(Find this entry in my blog)
Nothing beats a grumpy gray day/night but watching one of the finest fi
lms ever – Spielberg’s Saving Private Ryan (1998). Tonight is study night but as I had a shit! day and page 89 of my book hasn’t moved in the last 10 minutes, might as well make use of my precious time by savouring a Spielberg epic.
Released in ’98, SPR stars Tom Hanks, Tom Sizemore, Matt Damon, Edward Burns, Jeremy Davies, Vin Diesel, Adam Goldberg, Barry Pepper, Giovanni Ribisi, amongst others. Tom Sizemore was my biggest crush in this cast – his character Sargeant Mike Horvath was the best. Hovart was a no nonsense hardball type but was fiercely loyal to his Captain. Sizemore’s performance here was solid – he should have been nominated. (See Sizemore in Pearl Harbour and Black Hawk Down.)
The first half hour of the film was gripping and just elicited strong emotions I can’t even begin to describe. The Omaha Beach invasion – was not just bloody, it was awfully devastating. Having seen the movie thrice now, still I felt that my soul was drained in the first 30 minutes of this film. But then I went on and kept watching – just to get to know each of the characters better.
This letter started it all – the search for Private Ryan. His 3 brothers were dead and Mrs Ryan received the telegram at once. Gen. George Marshall took this letter from his file and ordered the men to find Private Ryan, the last remaining son of Mrs Ryan.

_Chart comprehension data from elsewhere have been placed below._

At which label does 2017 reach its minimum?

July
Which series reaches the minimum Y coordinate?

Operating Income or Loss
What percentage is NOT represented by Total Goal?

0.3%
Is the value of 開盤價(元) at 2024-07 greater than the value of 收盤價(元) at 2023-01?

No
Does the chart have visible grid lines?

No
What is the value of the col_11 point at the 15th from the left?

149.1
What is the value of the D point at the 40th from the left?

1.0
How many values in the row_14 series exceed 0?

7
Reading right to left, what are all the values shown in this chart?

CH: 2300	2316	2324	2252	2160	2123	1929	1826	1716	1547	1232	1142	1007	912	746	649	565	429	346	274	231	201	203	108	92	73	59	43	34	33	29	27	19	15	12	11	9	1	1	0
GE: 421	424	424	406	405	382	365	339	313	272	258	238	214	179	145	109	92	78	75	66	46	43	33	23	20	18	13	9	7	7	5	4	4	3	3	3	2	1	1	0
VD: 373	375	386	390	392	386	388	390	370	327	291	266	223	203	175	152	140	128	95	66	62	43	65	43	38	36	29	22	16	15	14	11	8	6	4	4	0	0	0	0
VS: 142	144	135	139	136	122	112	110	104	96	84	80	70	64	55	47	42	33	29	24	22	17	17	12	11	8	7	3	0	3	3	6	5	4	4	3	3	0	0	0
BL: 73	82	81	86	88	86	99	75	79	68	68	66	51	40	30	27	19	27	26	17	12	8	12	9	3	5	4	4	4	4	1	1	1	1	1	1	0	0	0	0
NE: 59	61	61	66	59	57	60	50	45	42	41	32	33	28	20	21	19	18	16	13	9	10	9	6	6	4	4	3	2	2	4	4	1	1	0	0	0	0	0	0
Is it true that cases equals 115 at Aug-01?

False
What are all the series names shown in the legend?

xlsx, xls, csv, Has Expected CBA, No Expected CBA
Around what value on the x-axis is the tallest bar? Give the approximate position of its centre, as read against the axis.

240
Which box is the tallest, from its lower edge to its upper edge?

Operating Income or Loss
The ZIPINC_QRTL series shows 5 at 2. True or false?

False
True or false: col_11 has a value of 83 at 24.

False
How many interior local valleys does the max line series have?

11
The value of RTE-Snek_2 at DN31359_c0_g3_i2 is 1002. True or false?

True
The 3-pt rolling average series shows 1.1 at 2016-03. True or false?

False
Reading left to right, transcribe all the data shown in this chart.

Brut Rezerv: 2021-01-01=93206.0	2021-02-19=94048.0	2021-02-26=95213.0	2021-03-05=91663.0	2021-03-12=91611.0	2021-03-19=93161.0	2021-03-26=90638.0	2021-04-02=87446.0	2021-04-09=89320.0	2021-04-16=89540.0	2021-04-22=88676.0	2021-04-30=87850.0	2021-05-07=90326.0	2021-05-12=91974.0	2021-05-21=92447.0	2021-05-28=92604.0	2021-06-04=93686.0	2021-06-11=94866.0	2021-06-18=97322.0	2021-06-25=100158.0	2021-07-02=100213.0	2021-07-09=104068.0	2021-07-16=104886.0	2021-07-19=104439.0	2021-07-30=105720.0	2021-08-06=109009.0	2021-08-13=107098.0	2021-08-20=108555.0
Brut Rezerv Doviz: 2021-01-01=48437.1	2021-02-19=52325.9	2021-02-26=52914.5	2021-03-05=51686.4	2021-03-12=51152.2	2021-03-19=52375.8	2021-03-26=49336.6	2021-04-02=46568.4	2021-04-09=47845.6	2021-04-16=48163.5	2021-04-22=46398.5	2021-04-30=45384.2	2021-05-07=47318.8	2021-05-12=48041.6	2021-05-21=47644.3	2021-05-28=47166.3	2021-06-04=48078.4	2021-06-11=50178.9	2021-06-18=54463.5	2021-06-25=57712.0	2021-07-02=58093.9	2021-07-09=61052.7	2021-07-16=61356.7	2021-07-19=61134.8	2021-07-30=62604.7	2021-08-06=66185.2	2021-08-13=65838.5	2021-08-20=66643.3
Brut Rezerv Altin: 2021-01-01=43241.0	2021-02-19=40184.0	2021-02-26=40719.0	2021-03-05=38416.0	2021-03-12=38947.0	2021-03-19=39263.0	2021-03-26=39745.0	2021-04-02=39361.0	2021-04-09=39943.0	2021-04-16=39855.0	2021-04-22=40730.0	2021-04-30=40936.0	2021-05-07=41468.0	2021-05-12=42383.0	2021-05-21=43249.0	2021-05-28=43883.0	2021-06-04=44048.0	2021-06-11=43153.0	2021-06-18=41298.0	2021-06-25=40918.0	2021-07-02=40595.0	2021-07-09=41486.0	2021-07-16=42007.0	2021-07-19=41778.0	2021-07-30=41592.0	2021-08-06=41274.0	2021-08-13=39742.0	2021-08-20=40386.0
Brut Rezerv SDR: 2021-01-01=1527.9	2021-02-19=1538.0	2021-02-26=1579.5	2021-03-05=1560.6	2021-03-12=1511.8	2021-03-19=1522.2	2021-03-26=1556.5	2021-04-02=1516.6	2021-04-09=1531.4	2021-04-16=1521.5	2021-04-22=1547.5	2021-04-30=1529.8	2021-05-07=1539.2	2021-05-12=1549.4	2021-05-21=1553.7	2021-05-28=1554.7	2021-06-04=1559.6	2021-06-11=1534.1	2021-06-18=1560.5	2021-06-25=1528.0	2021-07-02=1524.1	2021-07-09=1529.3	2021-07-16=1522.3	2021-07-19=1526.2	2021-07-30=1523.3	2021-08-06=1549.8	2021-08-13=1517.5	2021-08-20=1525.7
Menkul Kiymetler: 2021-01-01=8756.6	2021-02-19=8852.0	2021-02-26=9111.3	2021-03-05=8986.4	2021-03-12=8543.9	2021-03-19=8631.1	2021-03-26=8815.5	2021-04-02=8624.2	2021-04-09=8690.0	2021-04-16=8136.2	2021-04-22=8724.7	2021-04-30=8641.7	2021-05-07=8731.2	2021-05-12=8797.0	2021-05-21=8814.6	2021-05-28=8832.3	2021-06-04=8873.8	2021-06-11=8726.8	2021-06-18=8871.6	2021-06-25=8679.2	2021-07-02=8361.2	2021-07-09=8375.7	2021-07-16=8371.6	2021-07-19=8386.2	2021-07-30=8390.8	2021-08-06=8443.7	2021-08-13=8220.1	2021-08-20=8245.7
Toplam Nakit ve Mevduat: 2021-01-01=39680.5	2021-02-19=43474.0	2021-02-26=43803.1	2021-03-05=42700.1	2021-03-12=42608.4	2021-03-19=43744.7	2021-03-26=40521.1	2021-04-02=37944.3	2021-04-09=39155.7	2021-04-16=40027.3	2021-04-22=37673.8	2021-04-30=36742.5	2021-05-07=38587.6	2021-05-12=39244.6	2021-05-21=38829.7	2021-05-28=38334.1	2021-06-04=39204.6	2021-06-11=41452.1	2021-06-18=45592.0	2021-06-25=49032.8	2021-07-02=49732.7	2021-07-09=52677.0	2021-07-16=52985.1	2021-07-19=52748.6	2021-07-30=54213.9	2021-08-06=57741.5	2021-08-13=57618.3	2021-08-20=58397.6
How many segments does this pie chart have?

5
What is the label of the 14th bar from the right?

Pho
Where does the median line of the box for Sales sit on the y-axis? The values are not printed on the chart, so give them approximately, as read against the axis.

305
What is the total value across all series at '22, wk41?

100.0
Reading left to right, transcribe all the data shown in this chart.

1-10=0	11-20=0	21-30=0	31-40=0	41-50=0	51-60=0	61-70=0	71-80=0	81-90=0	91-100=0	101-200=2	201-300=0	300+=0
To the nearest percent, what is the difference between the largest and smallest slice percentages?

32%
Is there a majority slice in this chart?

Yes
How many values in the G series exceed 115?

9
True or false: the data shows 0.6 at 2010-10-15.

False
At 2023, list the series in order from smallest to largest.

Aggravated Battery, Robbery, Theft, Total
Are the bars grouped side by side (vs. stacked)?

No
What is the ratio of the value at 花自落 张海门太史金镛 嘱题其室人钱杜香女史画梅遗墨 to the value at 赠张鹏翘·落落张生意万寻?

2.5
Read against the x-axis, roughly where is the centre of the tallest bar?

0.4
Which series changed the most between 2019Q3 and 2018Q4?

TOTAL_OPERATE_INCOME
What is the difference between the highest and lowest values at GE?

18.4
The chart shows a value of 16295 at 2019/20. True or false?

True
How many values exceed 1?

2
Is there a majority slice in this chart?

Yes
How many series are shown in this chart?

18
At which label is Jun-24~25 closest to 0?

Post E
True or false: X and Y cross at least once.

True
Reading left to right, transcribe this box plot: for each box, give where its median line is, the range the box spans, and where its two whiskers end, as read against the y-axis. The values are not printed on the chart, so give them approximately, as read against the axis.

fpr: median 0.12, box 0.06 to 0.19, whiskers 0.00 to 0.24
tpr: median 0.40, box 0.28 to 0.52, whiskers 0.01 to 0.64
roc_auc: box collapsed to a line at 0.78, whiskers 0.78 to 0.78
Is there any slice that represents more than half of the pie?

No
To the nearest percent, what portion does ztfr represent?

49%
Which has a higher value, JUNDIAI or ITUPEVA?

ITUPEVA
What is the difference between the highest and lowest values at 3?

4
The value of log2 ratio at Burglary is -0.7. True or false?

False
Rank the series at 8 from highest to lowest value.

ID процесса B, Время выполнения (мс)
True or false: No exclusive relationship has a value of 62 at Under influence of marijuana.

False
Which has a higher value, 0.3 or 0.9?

“I have here a very old letter, written to a Mrs. Bixby in Boston. “Dear Madam: I have been shown in the files of the War Department a statement of the Adjutant-General of Massachusetts that you are the mother of five sons who have died gloriously on the field of battle. I feel how weak and fruitless must be any words of mine which should attempt to beguile you from the grief of a loss so overwhelming. But I cannot refrain from tendering to you the consolation that may be found in the thanks of the Republic they died to save. I pray that our heavenly Father may assuage the anguish of your bereavement, and leave you only the cherished memory of the loved and lost, and the solemn pride that must be yours to have laid so costly a sacrifice upon the altar of freedom. Yours very sincerely and respectfully, Abraham Lincoln.”
You read that and you just go and find the last Ryan.
Eight guys went on to save a single guy, Private James Francis Ryan. The whole movie showed how tight this brotherhood was with touches of idiosyncratic personalities and sarcastic cynics. The almost three-hour movie presented each character in raw and very engaging plot. I cry each time a character is killed. Tragic. War is indeed nothing but vicious!!! But sad to say – we never learn… watch BBC worldwide (even just the weekend edition) then you see the modern day ‘Normandy’.
The film went on to be nominated for 11 Oscars and Steven Spielberg won his second Oscars for this film for best director. Kudos to Spielberg!!! It lost the best movie title, but went on to gross millions of dollars in the box office. Further than that, it shaped people’s views on war and the human race. To Spielberg, may he continue to produce more great epic films.
Which reminds me – I must go and see ‘The Hurt Locker’ – winner of 2010 Academy Award for Best Picture (and Kathryn Bigelow winning the Best Director). The movie is about the 2008 Irag war. You would want to see this only to feel the emotion in the opening quote: from War Is a Force That Gives Us Meaning, a best-selling 2002 book by New York Times war correspondent and journalist Chris Hedges:
“The rush of battle is a potent and often lethal addiction, for war is a drug.”